Due: Thursday, December 4th

(1) Consider the situation in which each processor wants to send data to a few other processors. Every message is of a different large size. For instance, processor 23 might want to send 92 values to processor 14 and 173 values to processor 37. Each processor knows how much data it wants to send to which processors, but does NOT know who it will be receiving data from or how much. Thus it would appear that it cannot make the required MPI_Recv calls, nor can it allocate the needed memory for the incoming data.

Sketch an algorithm to perform this highly unstructured communication operation in terms of high-level pseudo-code. Your pseudo-code should include memory allocation for the incoming data. For sending/receiving the large data sets you should use regular MPI_Sends and asynchronous MPI_Irecvs with the necessary accompanying MPI_Waits (in any of its forms).

(2) Recall the parallel 2-D FFT algorithms discussed in class. Processors initially own one or more rows of the 2-D data set (matrix) and perform 1-D FFTs on their rows. After a matrix transpose, each processor owns one or more columns of the matrix and can again perform 1-D FFTs on that data. A final transpose restores the matrix to its original form. Two algorithms for performing the matrix transpose were discussed. In the first algorithm (all-to-all), every processor sends one chunk of data to every other processor. After appropriate on-processor data rearrangement, the matrix is transposed. In the second algorithm (logarithmic), there are log(P) stages. At each stage, each processor pairs with one other processor and exchanges half of its data with that processor. Again, with appropriate on-processor data rearrangement at every stage, the matrix ends up correctly transposed.

Now consider performing a parallel FFT on an order N matrix with P processors. For simplicity you may assume that N is greater than or equal to P and that both N and P are powers-of-two. Write a formula for the total time to compute a 2-d double-precision complex FFT for each of the two algorithms, as a function of N, P, and the usual communication startup alpha, inverse bandwidth per byte beta, and time per flop tau. Include a term for the cost of data rearrangement where delta is the time per byte to copy a data value from one memory location to another. Note: a double-precision complex datum is 16 bytes and the number of flops needed to perform a 1-D complex FFT of length N is 5N*log(N).

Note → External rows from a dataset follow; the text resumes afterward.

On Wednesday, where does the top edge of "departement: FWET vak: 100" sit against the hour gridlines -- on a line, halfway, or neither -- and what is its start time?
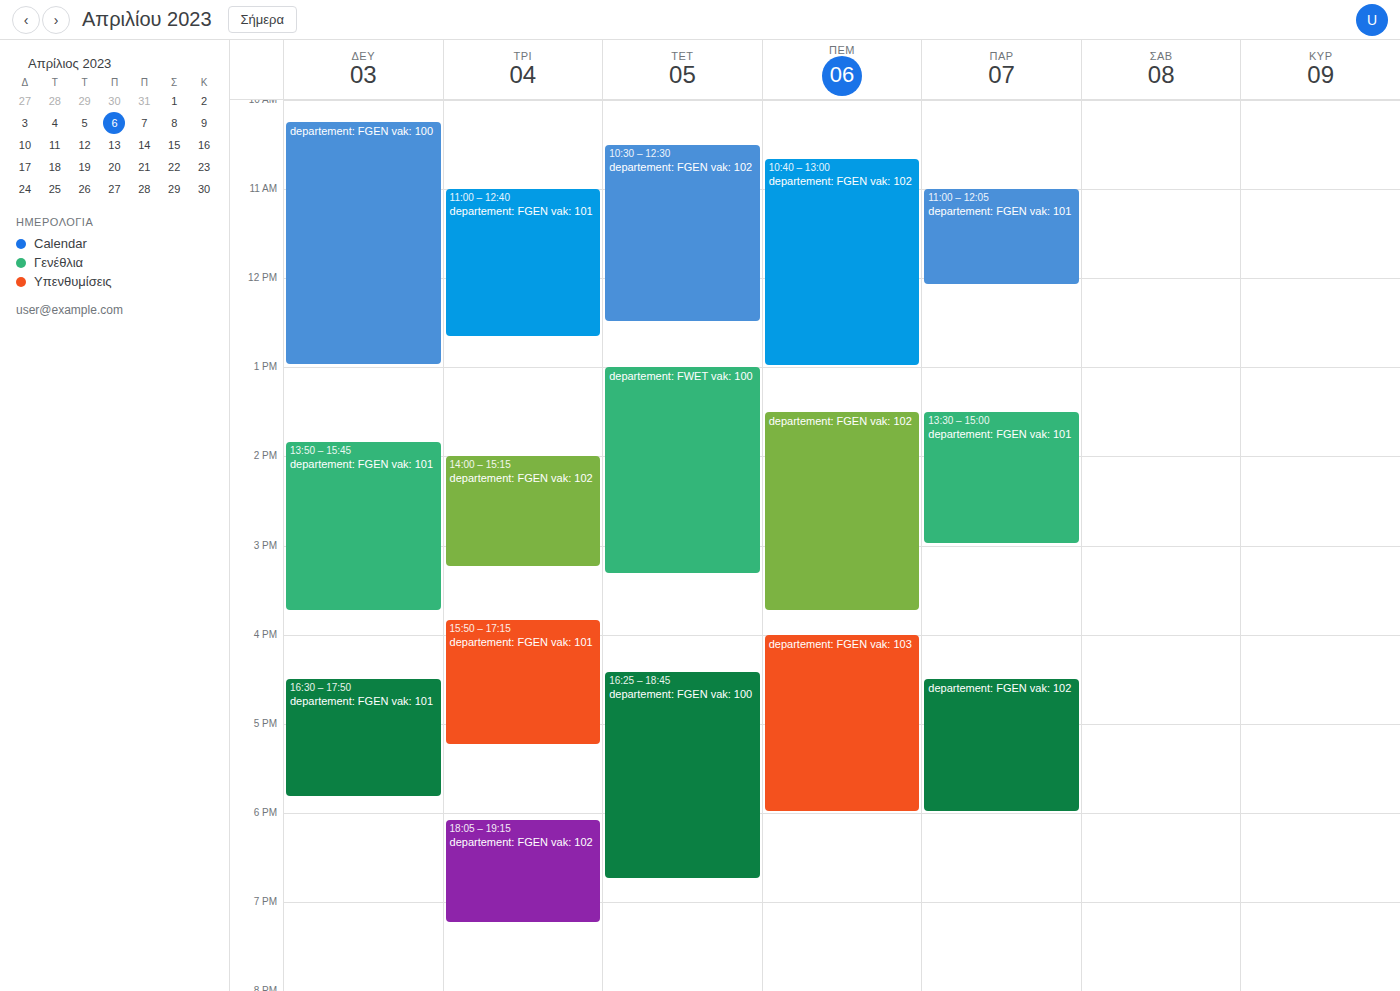
1:00 PM -- exactly on the 1 PM line.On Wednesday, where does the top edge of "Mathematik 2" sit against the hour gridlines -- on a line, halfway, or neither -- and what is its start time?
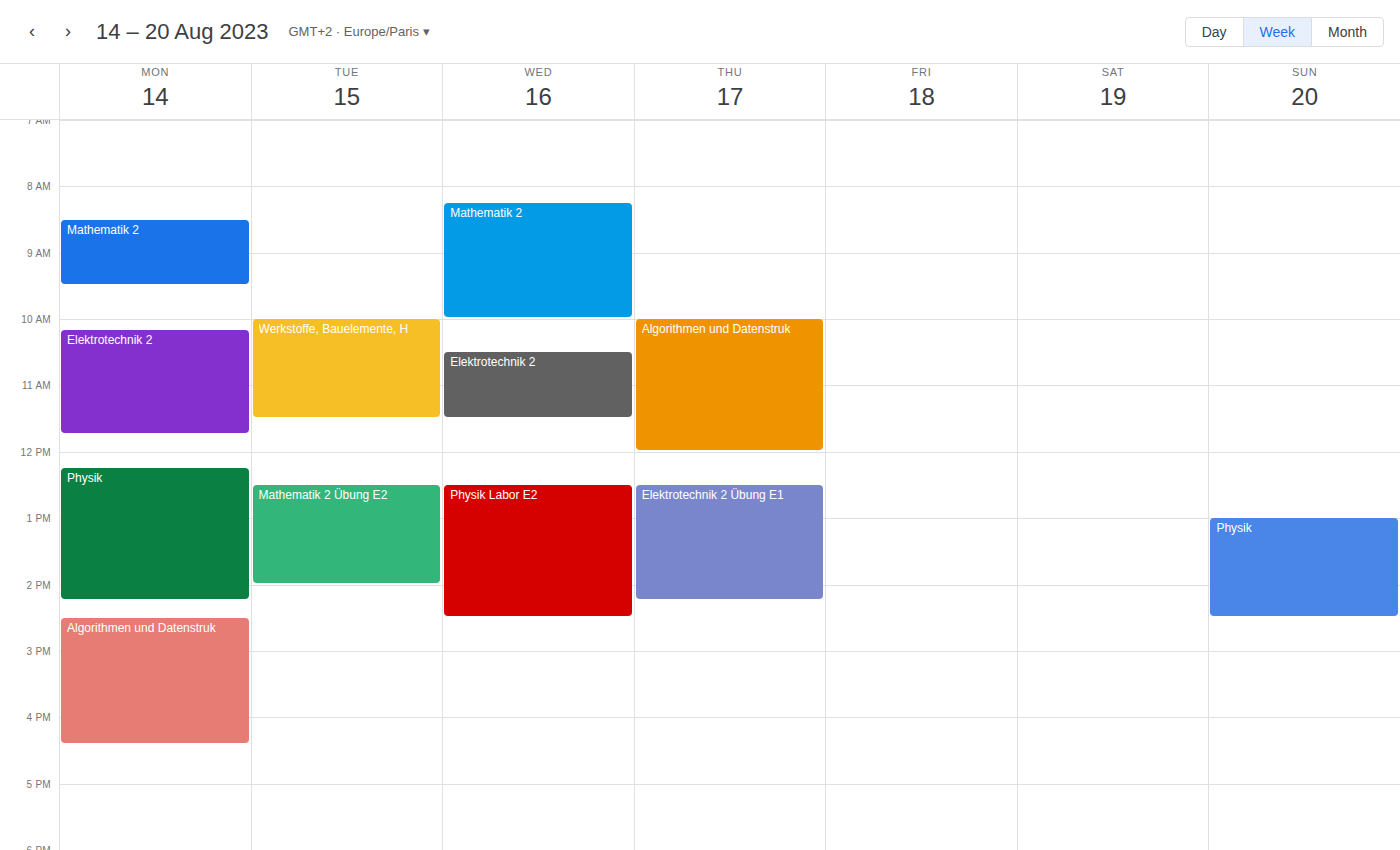
8:15 AM -- neither: a quarter of the way from the 8 AM line to the 9 AM line.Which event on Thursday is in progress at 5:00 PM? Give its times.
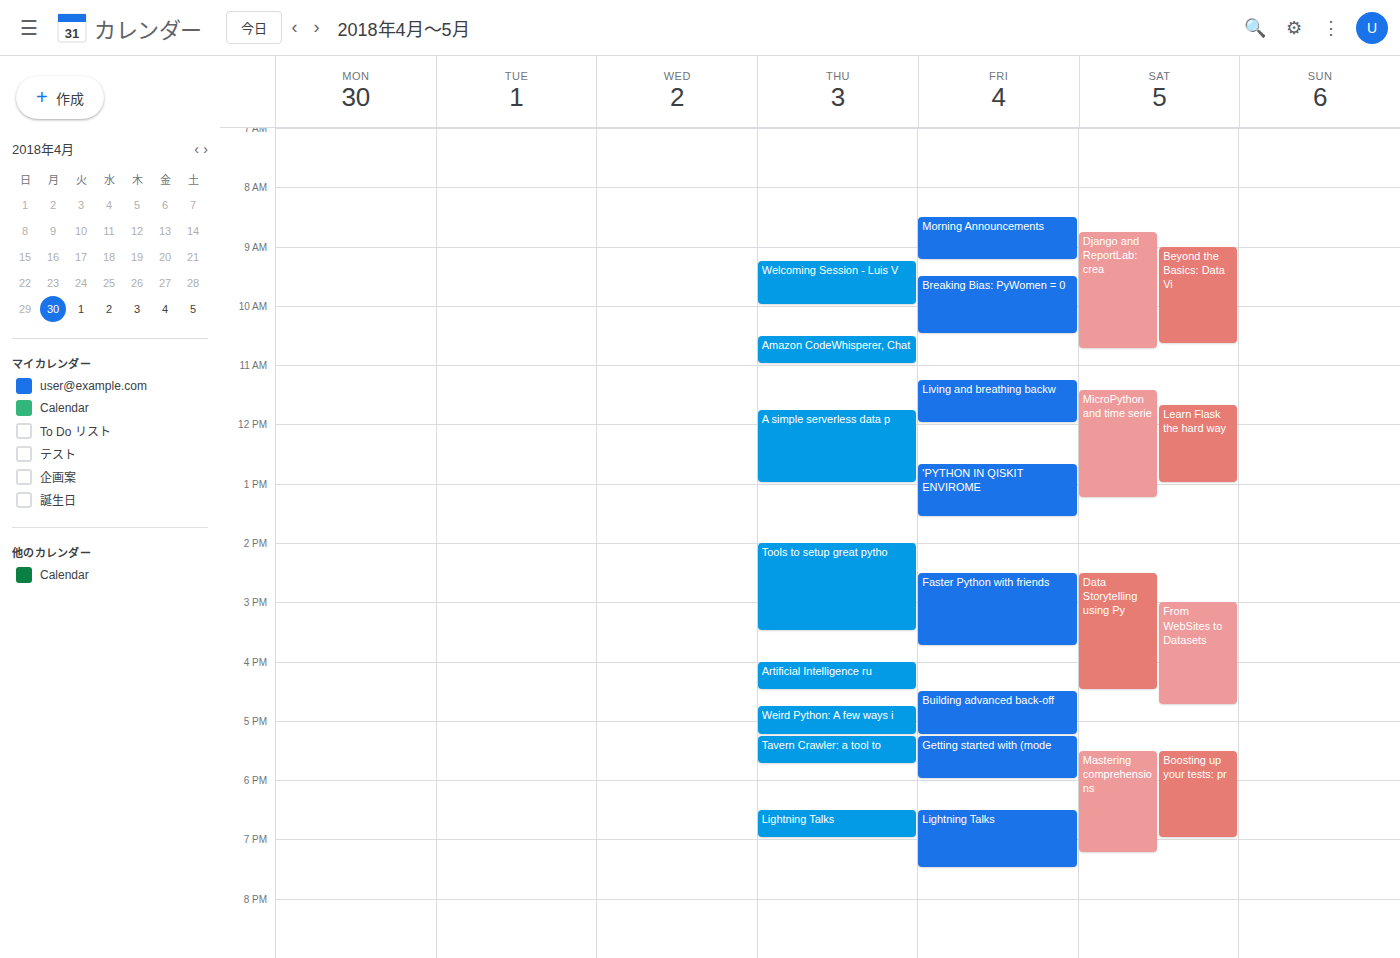
"Weird Python: A few ways i", 4:45 PM to 5:15 PMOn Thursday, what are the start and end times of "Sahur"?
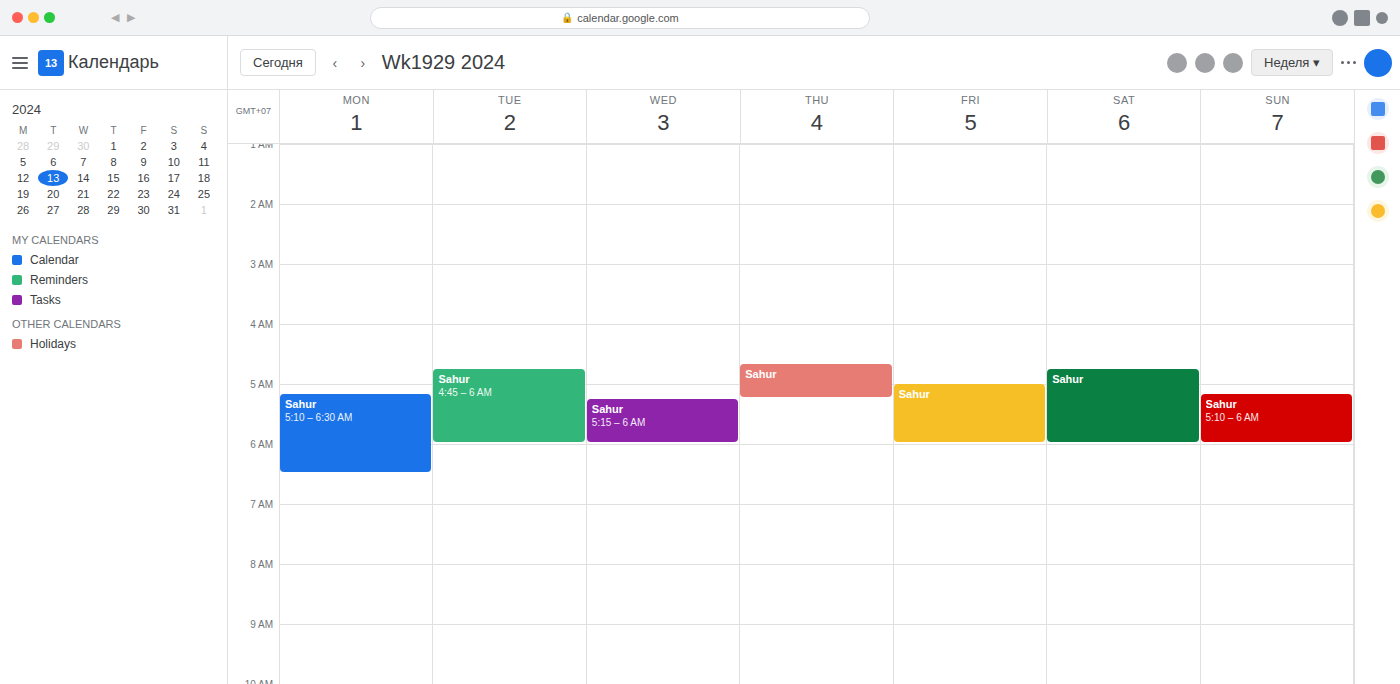
04:40 to 05:15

On Sandia's Intel Tflops machine, the following values are approximately correct (in nanoseconds): alpha = 20000, beta = 3 and tau = 20 for 1-D FFTs, and delta = 1. What is the CPU time, total Mflop rate, and parallel efficiency for each of the algorithms to perform a 2048x2048 FFT on 32 processors? On 256 processors?

(3) Consider dense matrix-vector multiplication for the important case in which the matrix is symmetric. We would like to only store only about N*N/2 values instead of all N*N. Construct a parallel algorithm in (very) high-level pseudo-code for this problem that uses a 2-D decomposition and the checkerboarding idea described in class for exploiting Newton's third law in particle simulations. You can assume that the number of processors is a perfect square. What is the communication cost of your algorithm?